José Manuel Gómez Gufi
I spend the day with producer Fernando Vacas surrounded by rockers, indies and flamencos, and when the curtain goes up at the Madrid Flamenco festival, there are at least ten women turning “La Violetera” into tangos. That’s when you realize you haven’t done your homework, and you can’t brag about a master’s in deep flamenco. There are artists you haven’t seen on a stage in years, such as Aurora Losada, heir to the “caño roto” sound, others are recognizable for their youth and their vocal placement, such as María, daughter and granddaughter of the Jerez cataclysms (the Terremotos). Impossible not to recognize Tía Juana la del Pipa, whose mike failed, and when they brought her another, she was dueling with María Terremoto and placed the mike in her cleavage because she needed her hands to close out the soleá por bulería (but neither Wynton Marsalis nor I have finished our master’s in flamenco forms, I asked Morente and he gave me the seal of approval in exchange for a drink and an embrace).

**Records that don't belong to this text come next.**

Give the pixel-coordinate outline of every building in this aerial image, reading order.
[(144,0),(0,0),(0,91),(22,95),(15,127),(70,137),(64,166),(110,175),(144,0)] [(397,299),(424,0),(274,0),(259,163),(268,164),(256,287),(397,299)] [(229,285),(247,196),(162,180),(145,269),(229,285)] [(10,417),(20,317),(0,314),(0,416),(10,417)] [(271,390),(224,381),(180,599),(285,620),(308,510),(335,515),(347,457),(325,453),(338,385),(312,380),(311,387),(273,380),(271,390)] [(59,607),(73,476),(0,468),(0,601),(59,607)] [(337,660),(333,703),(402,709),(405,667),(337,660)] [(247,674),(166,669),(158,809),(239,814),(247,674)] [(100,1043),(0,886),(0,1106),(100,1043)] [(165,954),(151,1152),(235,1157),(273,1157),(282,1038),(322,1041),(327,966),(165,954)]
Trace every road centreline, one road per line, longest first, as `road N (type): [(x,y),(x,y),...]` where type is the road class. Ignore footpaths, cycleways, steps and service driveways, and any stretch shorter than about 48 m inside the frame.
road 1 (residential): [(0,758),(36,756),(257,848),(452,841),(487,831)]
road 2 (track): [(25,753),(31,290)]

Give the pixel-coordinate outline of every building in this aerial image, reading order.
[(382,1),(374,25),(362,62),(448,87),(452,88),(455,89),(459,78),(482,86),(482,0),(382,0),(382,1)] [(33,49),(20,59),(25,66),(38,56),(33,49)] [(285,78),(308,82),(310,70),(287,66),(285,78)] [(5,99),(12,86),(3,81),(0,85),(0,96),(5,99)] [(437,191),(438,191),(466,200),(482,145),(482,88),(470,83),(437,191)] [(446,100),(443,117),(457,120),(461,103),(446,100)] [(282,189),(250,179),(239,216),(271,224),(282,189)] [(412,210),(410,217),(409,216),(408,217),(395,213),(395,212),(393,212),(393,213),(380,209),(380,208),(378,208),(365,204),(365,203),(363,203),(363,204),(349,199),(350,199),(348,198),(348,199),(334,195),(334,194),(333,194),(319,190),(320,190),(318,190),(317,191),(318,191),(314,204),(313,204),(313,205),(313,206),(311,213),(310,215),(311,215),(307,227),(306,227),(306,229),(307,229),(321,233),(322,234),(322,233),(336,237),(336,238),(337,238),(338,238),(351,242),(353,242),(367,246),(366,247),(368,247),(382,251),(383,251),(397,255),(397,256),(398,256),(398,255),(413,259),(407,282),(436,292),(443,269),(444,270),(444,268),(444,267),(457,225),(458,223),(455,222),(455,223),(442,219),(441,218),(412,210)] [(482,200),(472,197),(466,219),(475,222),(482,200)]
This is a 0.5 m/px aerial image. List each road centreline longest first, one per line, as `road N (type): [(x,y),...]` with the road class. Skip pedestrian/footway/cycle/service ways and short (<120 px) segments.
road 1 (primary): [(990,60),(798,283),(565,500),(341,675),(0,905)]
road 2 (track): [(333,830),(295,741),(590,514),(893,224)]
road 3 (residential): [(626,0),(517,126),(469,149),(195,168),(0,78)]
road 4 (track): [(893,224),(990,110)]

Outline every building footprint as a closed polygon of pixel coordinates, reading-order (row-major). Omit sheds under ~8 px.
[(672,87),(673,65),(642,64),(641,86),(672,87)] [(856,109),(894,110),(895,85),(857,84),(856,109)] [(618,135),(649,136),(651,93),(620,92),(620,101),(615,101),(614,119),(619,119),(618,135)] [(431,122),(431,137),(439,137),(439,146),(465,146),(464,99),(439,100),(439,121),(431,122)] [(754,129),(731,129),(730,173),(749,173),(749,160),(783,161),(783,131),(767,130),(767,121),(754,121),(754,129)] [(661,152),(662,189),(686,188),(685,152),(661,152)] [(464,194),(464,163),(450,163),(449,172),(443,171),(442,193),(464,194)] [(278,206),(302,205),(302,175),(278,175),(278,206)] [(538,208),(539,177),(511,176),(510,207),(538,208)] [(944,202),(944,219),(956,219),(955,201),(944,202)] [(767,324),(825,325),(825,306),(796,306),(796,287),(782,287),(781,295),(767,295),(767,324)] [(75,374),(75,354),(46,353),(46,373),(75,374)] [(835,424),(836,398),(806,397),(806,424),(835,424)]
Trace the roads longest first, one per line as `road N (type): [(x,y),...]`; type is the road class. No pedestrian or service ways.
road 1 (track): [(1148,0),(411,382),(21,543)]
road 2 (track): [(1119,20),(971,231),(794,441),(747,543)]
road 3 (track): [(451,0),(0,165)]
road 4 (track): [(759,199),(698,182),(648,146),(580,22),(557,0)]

Between one thing and another, there’s no need to talk about the sound except when it again failed with Maui in the most madcap sketch ever seen in contemporary flamenco (Pericón and Chano Lobato play in the league of the classics). Maui appears from the back of the audience, barefoot, dressed in one of those fantasy suits from the corral and arriving late for the rehearsal, when Naike Ponce appears dressed as a flamenco behind a grating with her carnations, while La Shica refused to show off her superpop hairdo and her baby bump. So what do they rehearse? Soleá. With the cello of Maui, the dancing of Shica and Naike reading a paper behind the carnations on the grating (which was brought from home, but that’s another story) and they’ve got everyone bursting at the seams with laughter when they do the joke of the season. -So what’ll we do? Something from Niño de Elche?. Maui is very much inclined to comment on modern fads and in one of her songs she says “let’s lend a hand to Pablo Alborán”. That’s how open she is, and her colleagues as well, and they decide to sing the one about “La Noche Perfecta”, a pop song from Maui’s record on Nuevos Medios and Naike and La Shica do what the great flamenco stars have always done, they sing with their own personalities. At this point, Naike has taken off the flamenco dress to show off the red (pop illusion) dress from Senegal that combined perfectly with the guffaws and with a black and white photo of the Pegamoides. Just great.
For Lola Flores
It had all started out with the Violetera, a symbol of Madrid and of women. Director Rojas spoke and said it had been 23 years since the death of Lola Flores, and I remember I’d been at that wake, at the same place, paying tribute to a woman who was free, a beacon of liberty and even the master of ceremonies Enrique Pantoja became serious and crossed himself in front of her portrait. A pianist of the new generation, Pablo Rubén Maldonado, introduced the first scene with Enrique Pantoja in the role of master of ceremonies. After the first impression, María Vargas and María Mezcle, very pregnant, got into siguiriyas, then Montse Cortés and Aurora sang one or two ballads, María La Coneja played castanets and Blanca del Rey did a monologue about how good it is to go to the theater and mark a few dance steps with street shoes, something that later took place in the bulerías in which most of the artists wore new clothes for the occasion without considering the famous little bulerías dance, and the best part was seeing María La Coneja in flat shoes and wearing her hair in a bun decorated with wildflowers, giving a true lesson in flavor and self-assuredness as she walked elegantly, and the show was rounded out with Encarna Anillo and Rocío Bazán, and the curtain came down on the last dance steps of Enrique Pantoja and Tía Juana.